Ich kann diese Allergie auf den Begriff des "Master" sehr gut nachvollziehen. Ich habe mich in einigen Bereichen schon selbst gewundert, wie leichtfertig hier mit dem Begriff umgegangen wird. So sind einige esoterische Meister sicher eher das Gegenteil und die angebliche Meisterschaft nur ein Deckmantel für Egomanie. Auch leiden selbsternannte Kampfkunst-Meister oft an grandioser Selbstüberschätzung, die selbst dann nicht wackelt, wenn man offensichtlich einem handelsüblichen Kneipenschläger nichts entgegenzusetzen hatte. Nahezu unbegreiflich. Auf der anderen Seite haben wir in Deutschland bei Lehrberufen genau die Unterscheidung zwischen Lehrling, Geselle und Meister. Und diese scheint mir durchaus berechtigt und verdient.
Wenn ich also von Meisterschaft im Pilates spreche ist dies für mich eine Reihe von Fähigkeiten und Leistungen:
Die lückenlose Kenntnis des ganzen Pilates Systems.

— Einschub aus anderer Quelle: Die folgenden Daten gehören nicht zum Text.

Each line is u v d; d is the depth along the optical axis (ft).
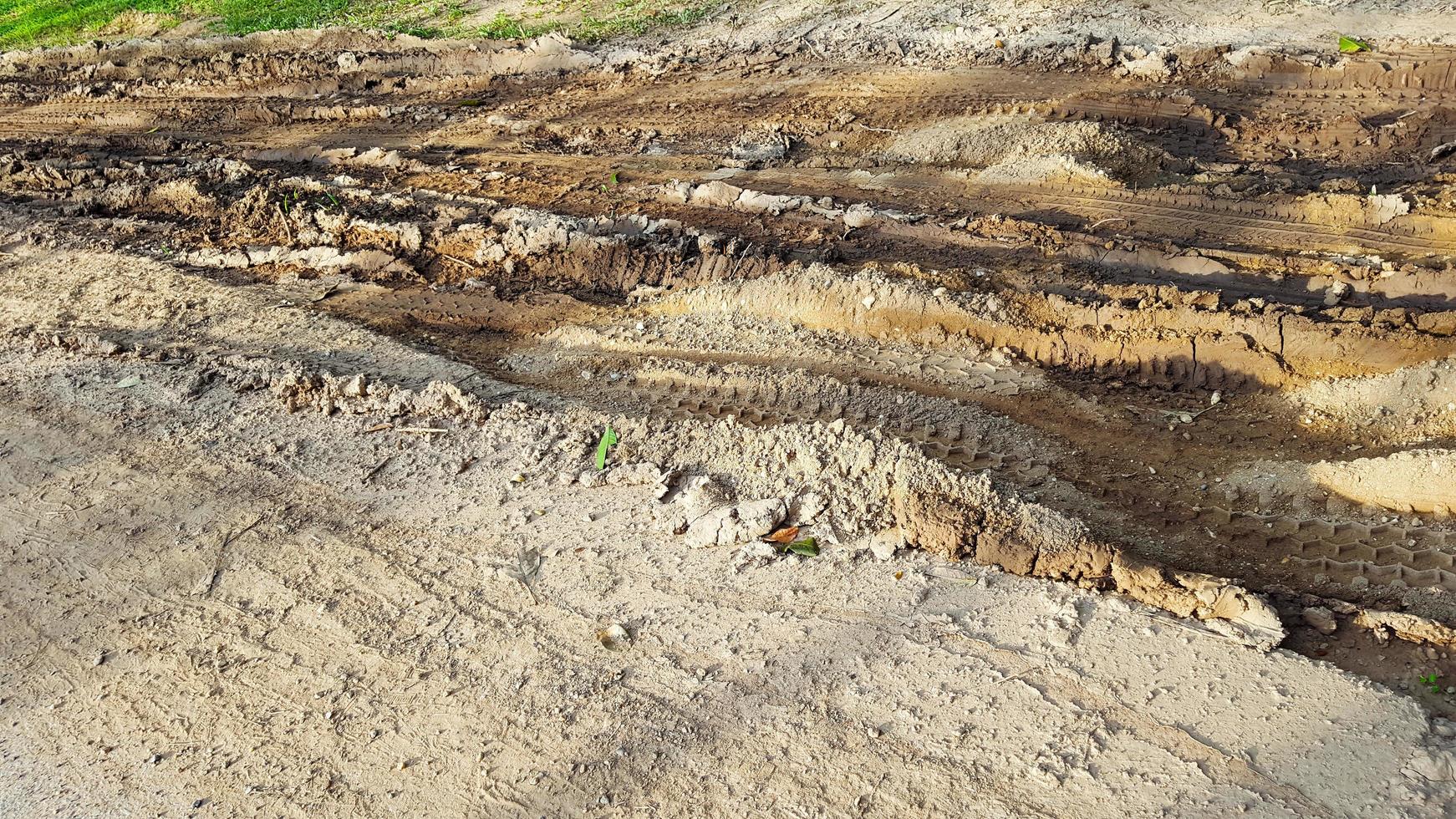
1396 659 14.61
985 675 14.44
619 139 40.65
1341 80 37.40
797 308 26.43
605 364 25.39
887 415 22.38
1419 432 20.44
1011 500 17.31
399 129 44.52
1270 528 18.33
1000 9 46.16
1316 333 22.97
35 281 31.60
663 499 18.69
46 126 48.85
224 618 17.39
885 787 13.14
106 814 14.30
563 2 55.52
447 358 26.17
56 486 21.15
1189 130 35.81
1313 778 12.50
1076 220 30.86
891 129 38.24
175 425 22.85
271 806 14.06
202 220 35.96
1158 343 23.75
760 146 38.24
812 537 17.26
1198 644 14.61
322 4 61.16
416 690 15.49
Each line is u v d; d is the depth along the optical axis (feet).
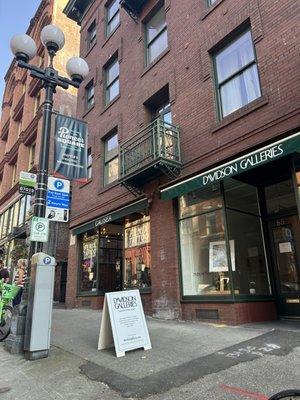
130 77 42.83
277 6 26.43
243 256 27.73
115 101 45.09
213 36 31.73
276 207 28.89
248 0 28.96
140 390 14.53
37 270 21.45
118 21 49.88
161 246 32.78
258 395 13.16
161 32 40.06
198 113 31.37
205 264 28.84
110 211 41.04
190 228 30.78
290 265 27.32
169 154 31.01
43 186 24.08
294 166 24.30
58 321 33.58
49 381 16.58
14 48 25.44
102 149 46.98
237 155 25.32
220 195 28.40
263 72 26.43
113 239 45.68
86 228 45.60
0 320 25.77
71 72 27.37
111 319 20.29
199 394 13.70
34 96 81.10
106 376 16.53
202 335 22.63
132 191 36.35
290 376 14.56
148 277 35.01
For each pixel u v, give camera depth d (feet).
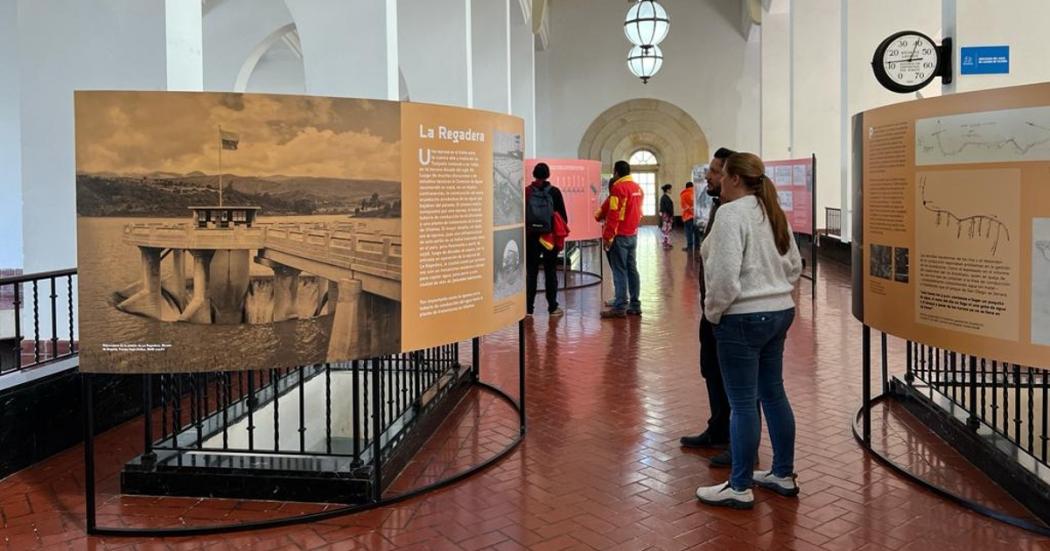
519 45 67.21
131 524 12.17
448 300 13.01
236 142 11.37
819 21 54.13
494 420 17.57
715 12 86.53
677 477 13.94
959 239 12.28
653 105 87.92
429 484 13.66
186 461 13.43
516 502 12.94
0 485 14.03
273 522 12.10
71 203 18.54
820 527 11.78
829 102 54.13
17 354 15.81
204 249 11.42
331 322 11.89
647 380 20.90
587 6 88.53
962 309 12.32
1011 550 10.93
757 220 12.07
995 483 13.26
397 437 14.52
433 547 11.33
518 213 14.90
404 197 12.25
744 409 12.31
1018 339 11.64
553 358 23.77
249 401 13.79
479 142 13.48
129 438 16.70
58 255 18.80
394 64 24.85
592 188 39.73
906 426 16.56
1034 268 11.41
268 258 11.57
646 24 52.85
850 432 16.26
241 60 42.06
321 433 19.10
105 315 11.40
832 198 54.39
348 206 11.88
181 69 17.61
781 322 12.10
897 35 24.97
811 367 21.91
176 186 11.31
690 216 59.00
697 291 38.29
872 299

Die Fähigkeit, die Essenz des Systems und der Übungen zu erkennen.
Einen eigenen Beitrag zur Entwicklung der Pilates Methode zu leisten.
Den eigenen und den Körper des Klienten in den Übungen lesen zu können und entsprechend zu reagieren, um eine korrekte Rekrutierung der notwendigen Bewegungsmuster zu erreichen.
Kreativ und schöpferisch mit der Essenz der Methode umzugehen, um jedem Menschen den Zugang zu seinem Potenzial und zu einem gesunden Körper zu ermöglichen.
Persönlichkeit und Verhalten, die mehr von Geben, Kümmern und Fördern geprägt sind und nicht von übertriebenem Ego.
Legt man diese Definition für die Bezeichnung der Meisterschaft im Pilates an, wird die Luft doch recht dünn und nur wenige Pilates Lehrer können das für sich in Anspruch nehmen. Kathy Corey ist so eine Person und es ist mir eine besondere Ehre und Freude, bei ihr lernen zu dürfen.
Ich freue mich schon jetzt auf die vorerst letzte gemeinsame Woche im Juli 2017. Es wird sicher nicht die letzte Begegnung sein.